++++ DATA FOR THE TASK

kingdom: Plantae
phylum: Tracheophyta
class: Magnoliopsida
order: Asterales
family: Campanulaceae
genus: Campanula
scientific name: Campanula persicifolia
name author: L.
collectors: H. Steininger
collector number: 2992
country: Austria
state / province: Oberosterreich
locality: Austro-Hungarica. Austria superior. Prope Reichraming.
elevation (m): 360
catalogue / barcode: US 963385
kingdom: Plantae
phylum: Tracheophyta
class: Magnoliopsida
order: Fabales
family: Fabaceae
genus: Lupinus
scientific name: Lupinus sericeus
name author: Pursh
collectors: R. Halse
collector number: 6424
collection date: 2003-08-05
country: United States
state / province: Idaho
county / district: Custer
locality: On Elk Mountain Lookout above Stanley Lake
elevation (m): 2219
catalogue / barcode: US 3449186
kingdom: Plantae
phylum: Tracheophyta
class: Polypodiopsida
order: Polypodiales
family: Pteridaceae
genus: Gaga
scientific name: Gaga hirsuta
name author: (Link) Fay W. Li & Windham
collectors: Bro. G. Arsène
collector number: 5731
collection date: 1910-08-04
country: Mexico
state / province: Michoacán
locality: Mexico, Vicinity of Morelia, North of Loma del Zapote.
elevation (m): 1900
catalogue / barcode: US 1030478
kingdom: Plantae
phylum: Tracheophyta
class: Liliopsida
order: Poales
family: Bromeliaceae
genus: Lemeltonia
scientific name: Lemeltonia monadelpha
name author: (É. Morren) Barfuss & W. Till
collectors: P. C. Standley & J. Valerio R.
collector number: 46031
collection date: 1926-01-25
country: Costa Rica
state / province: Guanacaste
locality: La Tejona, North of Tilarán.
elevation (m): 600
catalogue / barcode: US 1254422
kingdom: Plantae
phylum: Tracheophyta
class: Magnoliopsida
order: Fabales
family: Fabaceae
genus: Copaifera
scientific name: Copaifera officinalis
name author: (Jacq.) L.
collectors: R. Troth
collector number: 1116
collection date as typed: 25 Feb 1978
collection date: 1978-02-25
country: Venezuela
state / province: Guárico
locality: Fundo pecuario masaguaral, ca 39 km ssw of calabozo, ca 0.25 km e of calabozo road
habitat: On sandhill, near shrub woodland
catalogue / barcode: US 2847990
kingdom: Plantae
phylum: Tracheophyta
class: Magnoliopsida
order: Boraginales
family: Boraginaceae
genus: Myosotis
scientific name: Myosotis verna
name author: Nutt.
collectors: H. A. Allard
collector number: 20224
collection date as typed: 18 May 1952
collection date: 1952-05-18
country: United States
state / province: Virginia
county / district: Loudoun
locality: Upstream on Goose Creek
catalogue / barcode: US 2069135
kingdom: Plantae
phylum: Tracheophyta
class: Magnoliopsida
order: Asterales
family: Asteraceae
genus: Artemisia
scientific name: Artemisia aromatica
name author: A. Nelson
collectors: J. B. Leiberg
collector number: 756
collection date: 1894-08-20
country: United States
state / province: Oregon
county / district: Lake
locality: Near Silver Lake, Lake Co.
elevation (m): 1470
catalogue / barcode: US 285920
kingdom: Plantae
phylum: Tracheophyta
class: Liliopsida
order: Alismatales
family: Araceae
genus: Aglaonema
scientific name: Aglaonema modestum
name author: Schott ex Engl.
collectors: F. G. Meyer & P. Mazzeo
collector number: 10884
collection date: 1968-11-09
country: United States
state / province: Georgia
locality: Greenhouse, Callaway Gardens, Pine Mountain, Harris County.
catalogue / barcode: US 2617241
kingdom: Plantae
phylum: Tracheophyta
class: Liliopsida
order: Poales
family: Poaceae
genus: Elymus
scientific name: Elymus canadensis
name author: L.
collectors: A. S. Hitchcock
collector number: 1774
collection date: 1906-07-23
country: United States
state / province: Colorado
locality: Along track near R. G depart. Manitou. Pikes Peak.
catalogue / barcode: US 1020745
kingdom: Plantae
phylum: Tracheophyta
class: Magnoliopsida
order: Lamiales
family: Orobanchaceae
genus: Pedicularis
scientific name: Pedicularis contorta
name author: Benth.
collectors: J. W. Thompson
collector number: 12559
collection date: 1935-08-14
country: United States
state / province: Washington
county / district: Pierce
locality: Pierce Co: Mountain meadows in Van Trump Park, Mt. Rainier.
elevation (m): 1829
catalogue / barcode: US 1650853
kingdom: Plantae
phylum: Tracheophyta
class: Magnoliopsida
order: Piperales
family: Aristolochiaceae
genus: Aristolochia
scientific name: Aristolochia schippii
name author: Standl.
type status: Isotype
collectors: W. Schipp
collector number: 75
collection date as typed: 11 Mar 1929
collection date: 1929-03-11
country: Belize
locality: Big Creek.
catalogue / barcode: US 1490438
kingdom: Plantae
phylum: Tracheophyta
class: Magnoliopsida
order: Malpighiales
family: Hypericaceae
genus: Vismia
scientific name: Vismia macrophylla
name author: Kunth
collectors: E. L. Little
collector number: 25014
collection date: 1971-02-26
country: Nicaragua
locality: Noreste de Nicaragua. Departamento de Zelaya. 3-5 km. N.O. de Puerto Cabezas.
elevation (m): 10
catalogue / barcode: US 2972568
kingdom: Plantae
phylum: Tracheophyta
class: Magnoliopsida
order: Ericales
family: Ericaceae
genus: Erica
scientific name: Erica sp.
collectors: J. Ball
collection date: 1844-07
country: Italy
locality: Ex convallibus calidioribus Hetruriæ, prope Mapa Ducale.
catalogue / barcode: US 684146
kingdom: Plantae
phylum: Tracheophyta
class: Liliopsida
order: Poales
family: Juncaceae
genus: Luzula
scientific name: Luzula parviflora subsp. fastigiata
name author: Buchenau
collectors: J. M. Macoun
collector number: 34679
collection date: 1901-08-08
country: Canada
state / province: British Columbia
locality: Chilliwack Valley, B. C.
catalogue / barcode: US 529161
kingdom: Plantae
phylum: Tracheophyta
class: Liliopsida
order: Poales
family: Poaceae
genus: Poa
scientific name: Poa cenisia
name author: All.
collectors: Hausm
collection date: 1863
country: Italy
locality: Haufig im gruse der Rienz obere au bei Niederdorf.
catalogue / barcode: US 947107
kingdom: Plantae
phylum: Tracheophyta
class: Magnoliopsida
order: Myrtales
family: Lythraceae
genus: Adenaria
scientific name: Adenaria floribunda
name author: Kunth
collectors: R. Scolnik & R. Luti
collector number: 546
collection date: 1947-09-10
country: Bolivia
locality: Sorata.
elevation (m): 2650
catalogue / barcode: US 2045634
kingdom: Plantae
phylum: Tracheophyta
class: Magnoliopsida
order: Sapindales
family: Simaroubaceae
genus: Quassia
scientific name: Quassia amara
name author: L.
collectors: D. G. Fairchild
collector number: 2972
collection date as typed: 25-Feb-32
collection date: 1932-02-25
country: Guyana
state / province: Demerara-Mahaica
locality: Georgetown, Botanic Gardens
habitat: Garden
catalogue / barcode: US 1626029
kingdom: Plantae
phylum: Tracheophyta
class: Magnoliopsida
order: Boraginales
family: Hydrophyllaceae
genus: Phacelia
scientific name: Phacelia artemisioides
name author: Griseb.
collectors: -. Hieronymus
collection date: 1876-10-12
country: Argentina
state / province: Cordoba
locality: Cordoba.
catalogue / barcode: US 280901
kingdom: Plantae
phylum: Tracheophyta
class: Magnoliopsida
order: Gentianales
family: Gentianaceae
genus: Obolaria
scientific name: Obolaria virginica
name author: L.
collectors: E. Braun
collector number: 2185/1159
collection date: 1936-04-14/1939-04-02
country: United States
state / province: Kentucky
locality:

++++++++

PROBLEM REQUIREMENTS →
Render the material from the line containing "name author: Griseb." through the end as a JSON list of strings, with one string per line and blank lines left out.

TASK RESULT →
[
  "name author: Griseb.",
  "collectors: -. Hieronymus",
  "collection date: 1876-10-12",
  "country: Argentina",
  "state / province: Cordoba",
  "locality: Cordoba.",
  "catalogue / barcode: US 280901",
  "kingdom: Plantae",
  "phylum: Tracheophyta",
  "class: Magnoliopsida",
  "order: Gentianales",
  "family: Gentianaceae",
  "genus: Obolaria",
  "scientific name: Obolaria virginica",
  "name author: L.",
  "collectors: E. Braun",
  "collector number: 2185/1159",
  "collection date: 1936-04-14/1939-04-02",
  "country: United States",
  "state / province: Kentucky",
  "locality:"
]